If the habit continues as it can easily do, we can find ourselves in a very dry and desolate place. We tend to isolate ourselves from others as the process is occurring and then lament that no one cares about us. We don’t reach out to others as we once did. We skip going to the group gatherings we used to attend. We sit by ourselves in a concert or congregation and each time we make those choices, we die a bit more inside and our hearts become more callused and can harden as well.

It’s not unique to this time and place. We see that many like David or Elijah believed they were alone, and God had deserted them along with everyone else.

The good news is that God continues to try to reach our hearts.

“…when we draw lines with God, he does not draw them with us. He is committed to breaking us out of our imprisoned thinking and renewing our minds and hearts and spirits with the truth. God wants to set us free and often he will use others to do it.”

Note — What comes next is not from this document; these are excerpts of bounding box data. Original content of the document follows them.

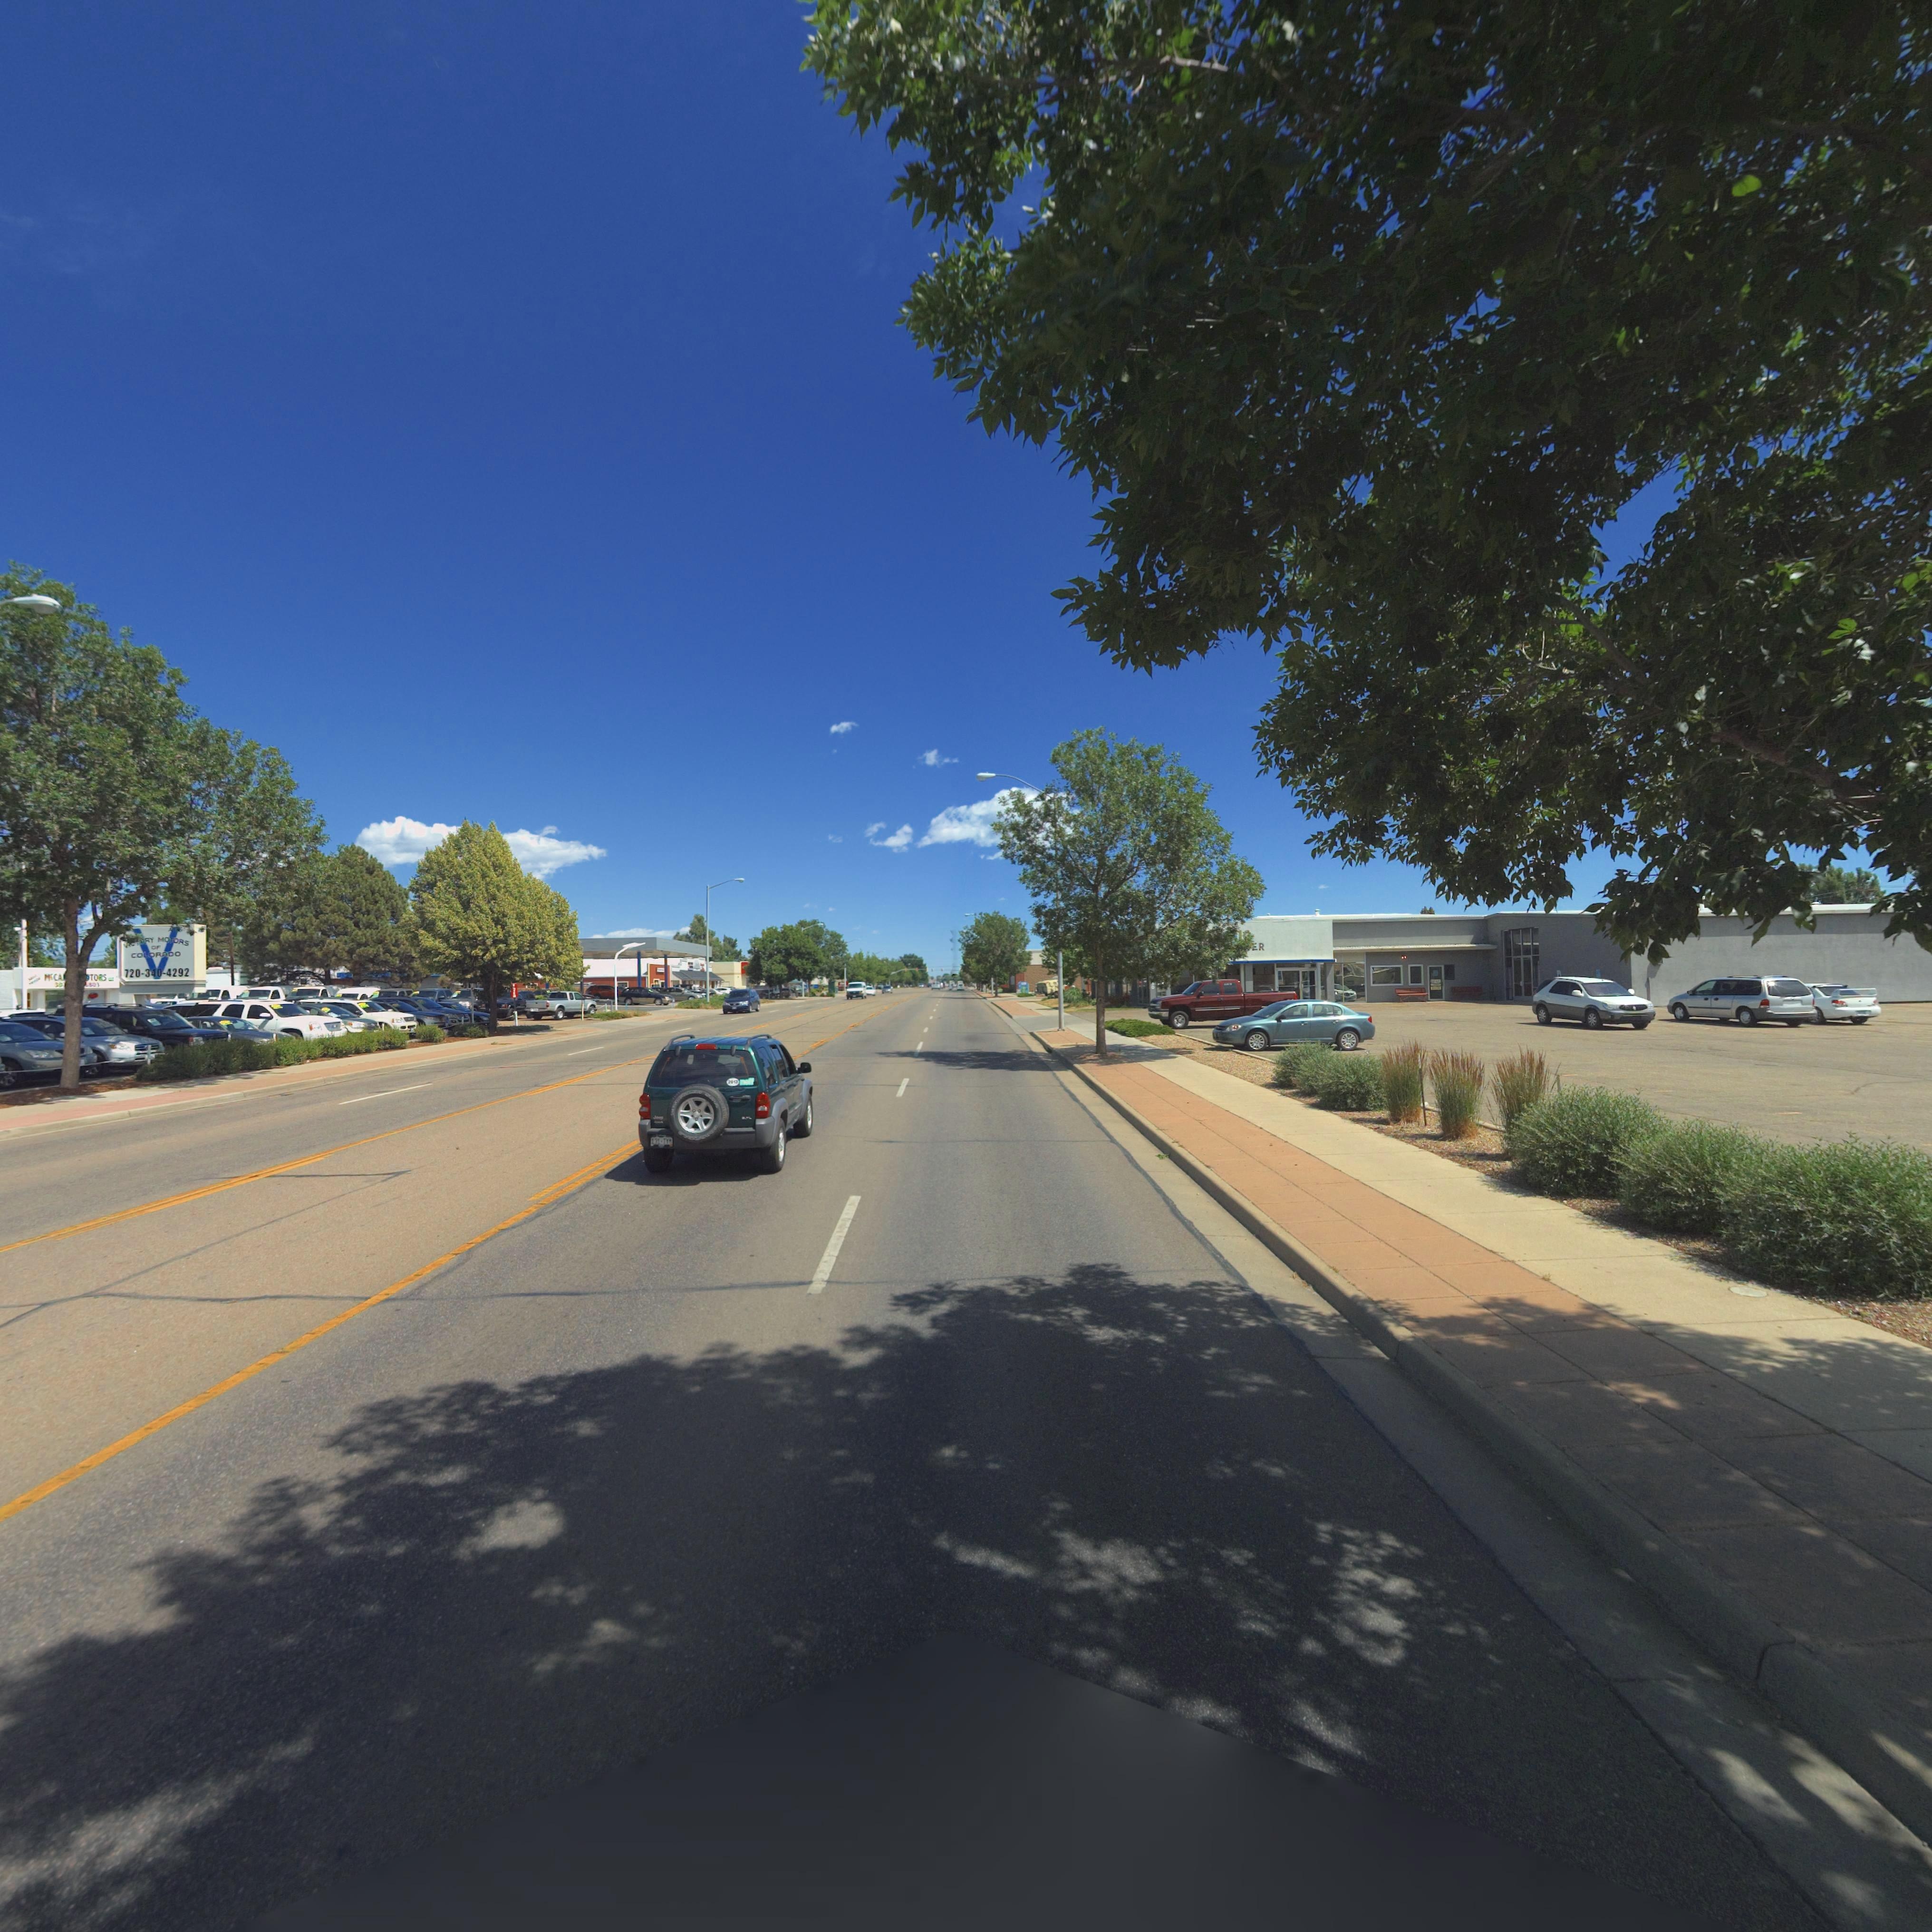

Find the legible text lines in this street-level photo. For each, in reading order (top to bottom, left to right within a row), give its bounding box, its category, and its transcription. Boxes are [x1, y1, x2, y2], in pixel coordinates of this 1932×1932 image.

[150, 945, 161, 950] BusinessName: OF
[122, 936, 190, 948] BusinessName: V****RY MOTORS
[1251, 942, 1265, 951] BusinessName: ER
[130, 951, 181, 958] BusinessName: COLORADO
[44, 973, 107, 982] BusinessName: M*CA*** **TORS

“He wants to erase the lines, even the hidden ones, and bring redemption and restoration. No place is off limits for God. No hurt, pain, or disappointment is beyond his healing power.”

Margaret Feinberg in The Sacred Echo

That is truly good news, but there is another piece we need to recognize as well. If we drew lines that resulted in our hearts that made them callused or hardened, He longs for us to own that truth, confess that, and repent of shutting Him out. Scripture makes clear that He will pursue us, but He will not knock down the door to our hearts. Only we can open them to the Shepherd’s gentle knock.

“Yet the Lord longs to be gracious to you;

    therefore he will rise up to show you compassion.

For the Lord is a God of justice.

    Blessed are all who wait for him!”